К вечеру на веранде творилось нечто невообразимое — все сверкало, переливалось, светилось от невероятного количества друз, жеод, щеток кристаллов, аммонитов. Отдельными грудами были сложены окаменелости, кости, динозавров, неуловимые, даже через миллионы лет, отпечатки медуз, скелеты панцирных рыб, роскошный археоптерикс, навечно замерший на окаменелом стволе. Они стояли на столе, на камине, на сервировочном столике, на подоконниках, в не полностью раскрытых коробках. На столе, занимая его практически весь, лежал янтарный самородок с любимой Кузиной стрекозой. Рядом с ним, на краешке пристроились аммониты, с другого конца, для того чтобы не дать столу перевернуться, а, скорее принуждая его рухнуть на пол, стояли кристаллы турмалина, винно-черные даже в лучах ослепительного солнца.
Веранду Кузиного дома заливали лучи садящегося солнца. Федор все еще болел, и старался быть на солнце как можно больше, но все равно мерз, даже не смотря на невероятную жару, что была этим летом. Кузя принес из погреба ведро каменного угля и начал растапливать камин. Федор, решив, что ему уже недостаточно просто лежать, с утра нарубил поленицу дров, очень устал, и даже не пошел к себе в спальню, устроившись на веранде.
Федор полулежал на софе, перебирая струны гитары. Кузя уморился перетаскивать и сортировать новые игрушки, и теперь присел отдохнуть. Растопив камин, Кузя уселся у стола в своей любимой позе, раскачиваясь на стуле. Но то, что было приятным теплом для заболевшего феникса, пусть даже и бывшего, для человека было нестерпимой жарой. Помучившись на жаре несколько минут, Кузя встал, что бы найти себе место прохладнее.
Окинув веранду взглядом, он встал со стула и пересел на место максимально удаленное и от камина и от Федора, привычный к тому, что друг обязательно зацепит стул, если ему выпадет такой шанс. Этой игре было столько лет, сколько Кузьма себя помнил. Федор внимательно следил за перемещениями Кузи. Убедившись, что Кузя вне его досягаемости, Федор переключил свое внимание на гитару и начал играть сначала тихо, потом все сильнее и ярче.
Но достойной музыки не получилось — как только он начал проигрыш к романсу, на чердаке раздался вой и грохот. Федор прихлопнул струны.
— Что там такое?
— Васька небось подрался.
— С кем он там может драться?!
— Сам с собой, ясень пень! Опять небось поспорили, чья "красавица" красивее!
Кузя, наконец, достиг полного равновесия на стуле и наслаждался моментом невесомости, закрыв глаза, не замечая, как Федор осторожно подвинулся на софе, примериваясь для броска. Для этого было необходимо отложить гитару. Поэтому следовало продолжить разговор, что бы отвлечь Кузино внимание.
— А что, разве есть разногласия по этом вопросу? Кажется младший всех уже просветил, что его ненаглядная — самая самая… ненаглядная.
В этот момент дом содрогнулся от возмущенного рева.

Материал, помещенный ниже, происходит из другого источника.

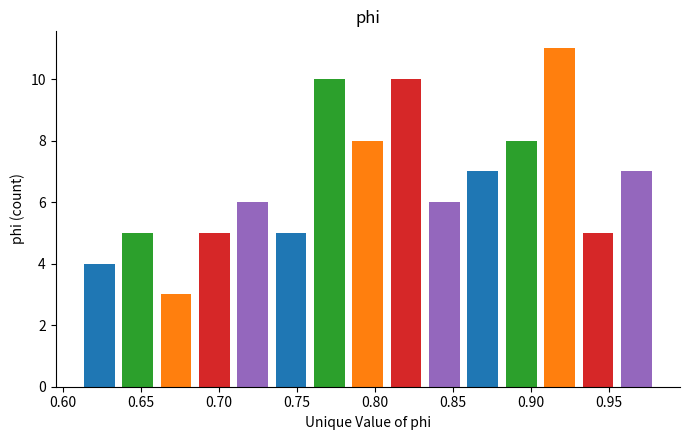

Reading left to right, list every bar in this chart as the range it spans on the x-axis followed by its height. Neither the bar edges nor the heights are printed on the chart, so give them approximately, as read against the axes.

0.610 to 0.635: 4
0.635 to 0.660: 5
0.660 to 0.685: 3
0.685 to 0.710: 5
0.710 to 0.735: 6
0.735 to 0.760: 5
0.760 to 0.785: 10
0.785 to 0.810: 8
0.810 to 0.830: 10
0.830 to 0.855: 6
0.855 to 0.880: 7
0.880 to 0.905: 8
0.905 to 0.930: 11
0.930 to 0.955: 5
0.955 to 0.980: 7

— Вот те раз! — Кузя поднял голову к потолку, словно надеясь увидеть, что происходит в мансарде.
Федор, воспользовавшись замешательством Кузьмы, мгновенно достиг точки, из которой он мог нарушить его нирвану и, ловким движением соскользнув с дивана, подцепил ножку раскачивающегося стула. Но, бывший начеку, Кузя вскочил на ноги, и вновь оказался вне досягаемости Федора. Стул с грохотом упал на пол.
На чердаке раздавался уже не просто вой. Там было что-то невообразимое от топота и утробного рева.